**** Extracted entries ****
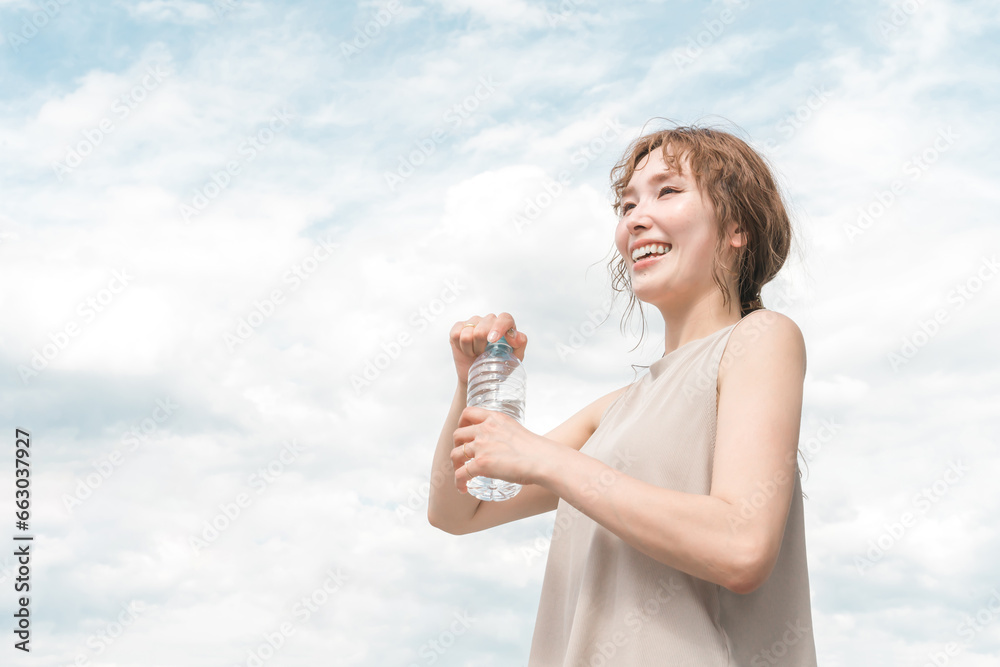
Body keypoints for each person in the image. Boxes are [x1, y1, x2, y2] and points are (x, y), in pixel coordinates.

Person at [427, 123, 817, 666]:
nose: (635, 217)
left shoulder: (761, 338)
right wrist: (473, 387)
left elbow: (741, 546)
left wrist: (546, 461)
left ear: (737, 228)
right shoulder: (612, 412)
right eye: (626, 203)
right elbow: (458, 510)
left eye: (669, 190)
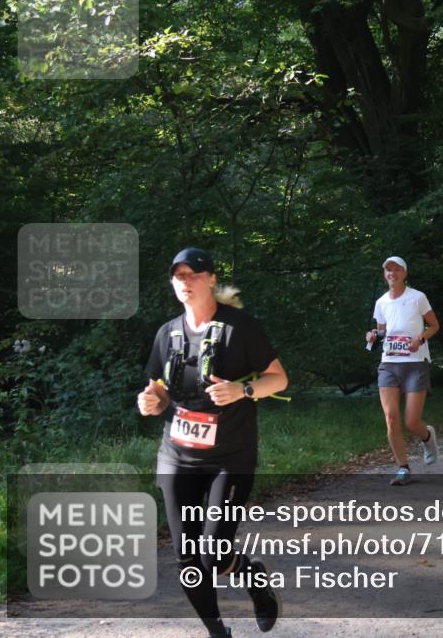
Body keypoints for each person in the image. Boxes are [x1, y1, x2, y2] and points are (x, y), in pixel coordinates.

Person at [137, 248, 288, 638]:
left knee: (213, 554)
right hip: (177, 455)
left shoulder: (240, 328)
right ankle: (217, 632)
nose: (185, 281)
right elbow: (158, 389)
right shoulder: (167, 333)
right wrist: (150, 400)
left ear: (211, 279)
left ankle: (254, 578)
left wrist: (243, 390)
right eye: (179, 275)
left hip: (229, 457)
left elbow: (279, 378)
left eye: (193, 274)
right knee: (187, 558)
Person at [365, 257, 440, 486]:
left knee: (411, 422)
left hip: (415, 362)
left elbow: (434, 325)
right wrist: (373, 336)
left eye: (397, 269)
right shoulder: (381, 302)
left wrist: (420, 339)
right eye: (388, 270)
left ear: (405, 273)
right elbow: (381, 331)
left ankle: (427, 436)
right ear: (384, 274)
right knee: (390, 417)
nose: (392, 273)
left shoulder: (417, 297)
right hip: (389, 364)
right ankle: (403, 468)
****
## Exercise
Which lines in the data above contain "ankle"? Show each one.

## Exercise result
right ankle: (217, 632)
left ankle: (254, 578)
left ankle: (427, 436)
right ankle: (403, 468)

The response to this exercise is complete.